The beautiful but volatile Venus falls in love with a man whose wife has recently died, only to slip into a spiral of obsession and madness when she suspects he is sleeping with another woman.
Goddess of Love is written by and stars Alexis Kendra (Hatchet II) and tells the story of Venus, a beautiful stripper who makes the fatal mistake of falling in love with a man she meets at the club. This man is grieving widower Brian (Woody Naismith), who quickly makes it clear that he’s not ready for a serious relationship, but it’s too late. Venus is already infatuated, and thus begins her descent into madness as Brian tries to break things off.
I’ll admit, I wasn’t expecting much from Goddess of Love. The narrative of the obsessed ex-lover has been done before, and there are certainly shades of Fatal Attraction to be found here, right down to the mutilation of a family pet. But I was pleasantly surprised by what Goddess of Love delivered, in no small part due to a fantastic performance by its lead.
Kendra plays Venus with a softness and innocence which lends credibility to the fragility of her character’s mental state, reminiscent of Shawnee Smith’s performance as Amanda in the Saw franchise. A film like this which hinges on the believability of the protagonist’s unstable mind to convey its tragedy requires a degree of connection between protagonist and audience, and thankfully the director is patient enough to allow us time to become endeared by Venus and even sympathise with her before her obsession plunges into dangerous territory. Quick glimpses of her giving food to a homeless addict or crying alone in her bathtub make her feel very real and good at heart, and the blissful, languid mood set during the scenes of her new relationship with Brian makes you root for things to work out for her. Of course, they don’t, and as Venus begins to stalk Brian, believing he is sleeping with another woman, the viewer becomes an unwitting accomplice to her obsessive voyeurism.

**Required action:**
Write out the part of the Goddess of Love review that begins at the words "The beautiful but" and stops after "with another woman.", word for word.

**Provided material:**
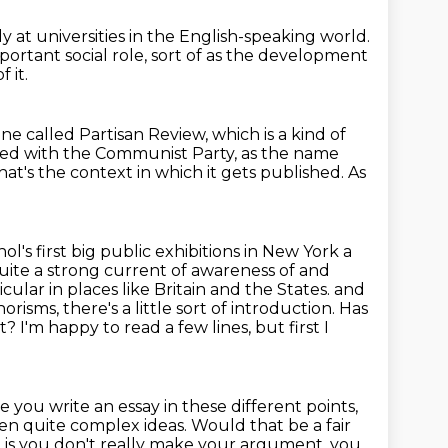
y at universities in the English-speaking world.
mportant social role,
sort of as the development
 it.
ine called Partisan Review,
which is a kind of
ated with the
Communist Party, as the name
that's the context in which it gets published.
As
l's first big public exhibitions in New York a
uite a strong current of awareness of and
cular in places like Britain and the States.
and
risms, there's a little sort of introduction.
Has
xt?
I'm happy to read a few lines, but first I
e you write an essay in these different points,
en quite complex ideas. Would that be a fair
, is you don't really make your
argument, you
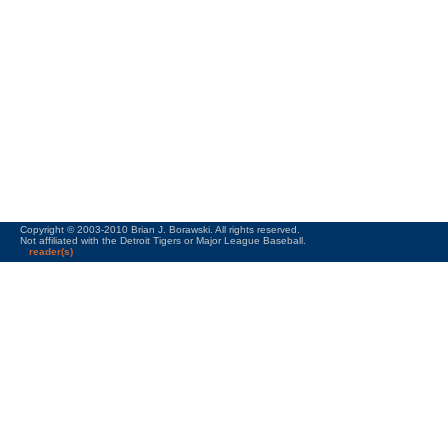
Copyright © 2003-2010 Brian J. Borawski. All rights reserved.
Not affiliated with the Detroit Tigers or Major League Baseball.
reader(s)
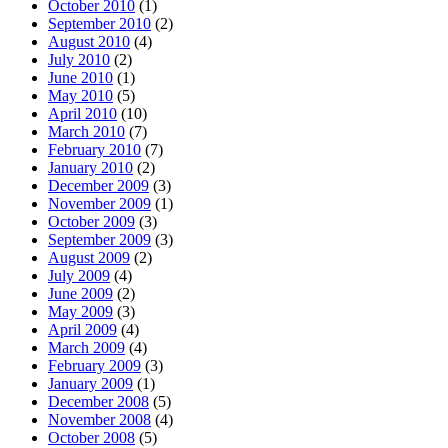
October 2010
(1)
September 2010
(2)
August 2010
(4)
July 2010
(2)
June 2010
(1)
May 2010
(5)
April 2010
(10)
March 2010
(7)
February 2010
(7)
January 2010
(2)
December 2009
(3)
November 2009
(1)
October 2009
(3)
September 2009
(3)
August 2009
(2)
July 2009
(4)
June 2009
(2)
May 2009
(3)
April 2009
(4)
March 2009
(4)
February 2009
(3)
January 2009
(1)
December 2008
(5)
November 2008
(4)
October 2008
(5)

--

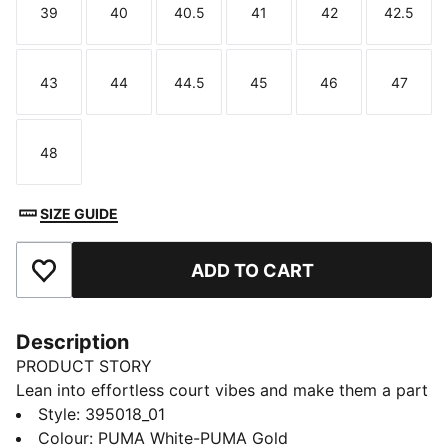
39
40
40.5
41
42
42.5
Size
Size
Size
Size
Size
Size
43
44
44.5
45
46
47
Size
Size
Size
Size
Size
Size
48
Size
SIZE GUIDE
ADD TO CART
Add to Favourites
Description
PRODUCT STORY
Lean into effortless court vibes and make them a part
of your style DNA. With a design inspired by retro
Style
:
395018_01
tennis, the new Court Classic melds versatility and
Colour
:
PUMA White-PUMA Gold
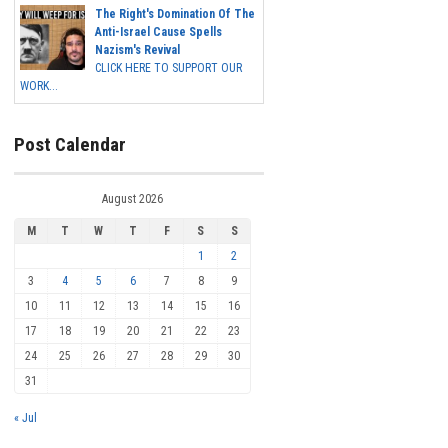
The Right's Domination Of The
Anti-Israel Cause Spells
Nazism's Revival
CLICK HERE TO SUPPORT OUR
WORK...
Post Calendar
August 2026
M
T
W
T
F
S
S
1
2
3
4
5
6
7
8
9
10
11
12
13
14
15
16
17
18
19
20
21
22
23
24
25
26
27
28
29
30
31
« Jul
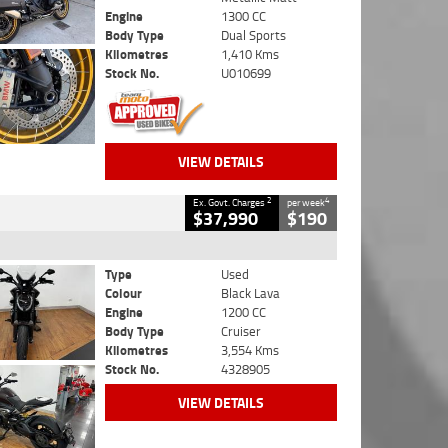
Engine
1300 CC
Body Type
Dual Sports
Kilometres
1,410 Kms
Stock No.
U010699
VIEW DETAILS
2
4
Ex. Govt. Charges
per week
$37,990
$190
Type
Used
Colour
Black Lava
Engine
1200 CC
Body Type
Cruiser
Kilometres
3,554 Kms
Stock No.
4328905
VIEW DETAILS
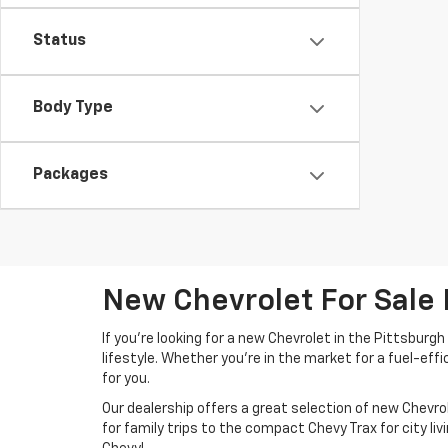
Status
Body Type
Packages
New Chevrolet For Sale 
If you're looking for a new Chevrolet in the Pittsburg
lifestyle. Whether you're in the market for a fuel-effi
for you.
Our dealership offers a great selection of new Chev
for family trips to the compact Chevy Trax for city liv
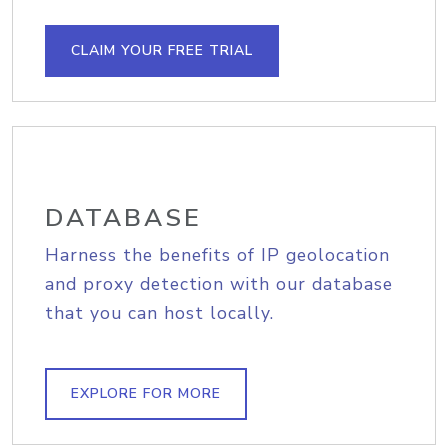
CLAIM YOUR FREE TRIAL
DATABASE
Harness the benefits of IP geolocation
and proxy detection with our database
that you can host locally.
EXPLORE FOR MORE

**Solution to the problem:**
The beautiful but volatile Venus falls in love with a man whose wife has recently died, only to slip into a spiral of obsession and madness when she suspects he is sleeping with another woman.